-- Dataset follows --

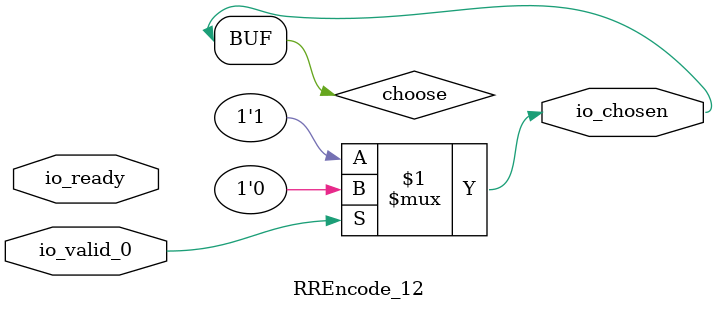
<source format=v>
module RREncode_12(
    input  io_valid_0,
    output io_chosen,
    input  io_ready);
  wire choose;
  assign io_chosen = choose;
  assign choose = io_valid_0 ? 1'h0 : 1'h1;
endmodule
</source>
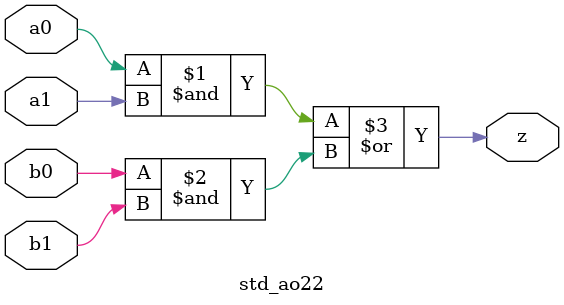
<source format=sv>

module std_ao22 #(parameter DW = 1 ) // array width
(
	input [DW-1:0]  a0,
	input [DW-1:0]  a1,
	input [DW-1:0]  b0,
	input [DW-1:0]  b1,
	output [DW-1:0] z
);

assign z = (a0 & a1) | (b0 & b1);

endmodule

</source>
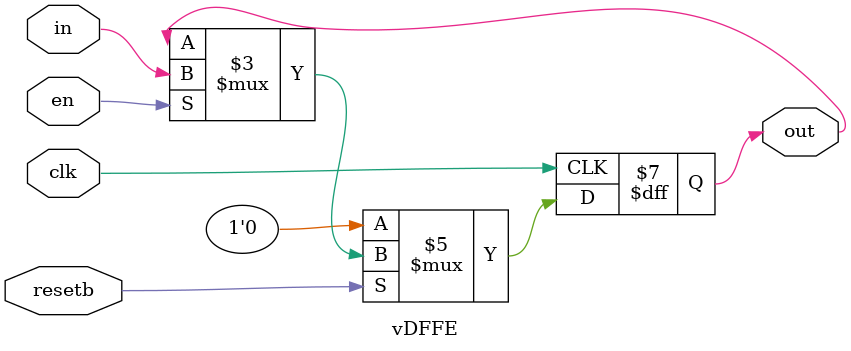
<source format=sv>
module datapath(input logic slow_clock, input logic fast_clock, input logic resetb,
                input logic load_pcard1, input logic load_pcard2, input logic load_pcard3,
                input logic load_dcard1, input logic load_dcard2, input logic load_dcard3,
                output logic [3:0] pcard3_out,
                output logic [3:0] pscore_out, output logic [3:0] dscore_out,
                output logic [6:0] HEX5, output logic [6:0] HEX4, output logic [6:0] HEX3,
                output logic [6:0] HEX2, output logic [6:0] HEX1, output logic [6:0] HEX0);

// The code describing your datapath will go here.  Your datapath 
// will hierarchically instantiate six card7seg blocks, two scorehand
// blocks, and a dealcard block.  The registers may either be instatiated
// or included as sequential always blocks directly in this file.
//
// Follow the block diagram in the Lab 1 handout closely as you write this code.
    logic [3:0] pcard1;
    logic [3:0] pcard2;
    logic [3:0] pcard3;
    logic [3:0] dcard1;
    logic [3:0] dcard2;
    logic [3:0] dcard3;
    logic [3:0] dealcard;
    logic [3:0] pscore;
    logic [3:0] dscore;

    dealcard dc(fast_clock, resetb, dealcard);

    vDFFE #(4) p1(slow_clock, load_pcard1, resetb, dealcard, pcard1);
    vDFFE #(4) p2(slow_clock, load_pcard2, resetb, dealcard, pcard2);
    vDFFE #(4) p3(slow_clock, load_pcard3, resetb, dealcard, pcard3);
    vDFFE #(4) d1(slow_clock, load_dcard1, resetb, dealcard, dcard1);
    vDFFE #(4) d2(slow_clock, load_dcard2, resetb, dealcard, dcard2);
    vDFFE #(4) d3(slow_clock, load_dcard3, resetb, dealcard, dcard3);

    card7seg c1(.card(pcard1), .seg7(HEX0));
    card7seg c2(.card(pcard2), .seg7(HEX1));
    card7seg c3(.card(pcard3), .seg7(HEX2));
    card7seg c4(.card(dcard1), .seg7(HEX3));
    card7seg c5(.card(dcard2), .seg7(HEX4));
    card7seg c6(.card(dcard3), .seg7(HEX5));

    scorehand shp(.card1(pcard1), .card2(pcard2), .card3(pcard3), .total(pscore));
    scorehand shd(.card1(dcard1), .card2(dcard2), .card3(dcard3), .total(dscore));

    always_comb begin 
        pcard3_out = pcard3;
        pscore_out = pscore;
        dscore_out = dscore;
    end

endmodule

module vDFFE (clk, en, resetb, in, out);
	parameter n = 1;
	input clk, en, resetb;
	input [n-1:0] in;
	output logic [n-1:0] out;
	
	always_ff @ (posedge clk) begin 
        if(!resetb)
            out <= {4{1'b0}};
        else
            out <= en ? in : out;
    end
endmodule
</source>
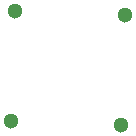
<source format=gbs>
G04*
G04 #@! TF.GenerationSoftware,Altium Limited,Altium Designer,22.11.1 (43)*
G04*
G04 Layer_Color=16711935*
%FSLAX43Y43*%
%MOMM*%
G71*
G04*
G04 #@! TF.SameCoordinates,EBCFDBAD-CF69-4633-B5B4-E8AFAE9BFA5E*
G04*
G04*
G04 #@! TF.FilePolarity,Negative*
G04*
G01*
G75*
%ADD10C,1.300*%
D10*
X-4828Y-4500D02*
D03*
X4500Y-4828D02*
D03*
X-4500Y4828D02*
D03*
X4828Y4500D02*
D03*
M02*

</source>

-- Dataset concluded --

When the word "datapath" shows up in a line of the entries, pull that line out.

## Answer for this exercise
module datapath(input logic slow_clock, input logic fast_clock, input logic resetb,
// The code describing your datapath will go here.  Your datapath 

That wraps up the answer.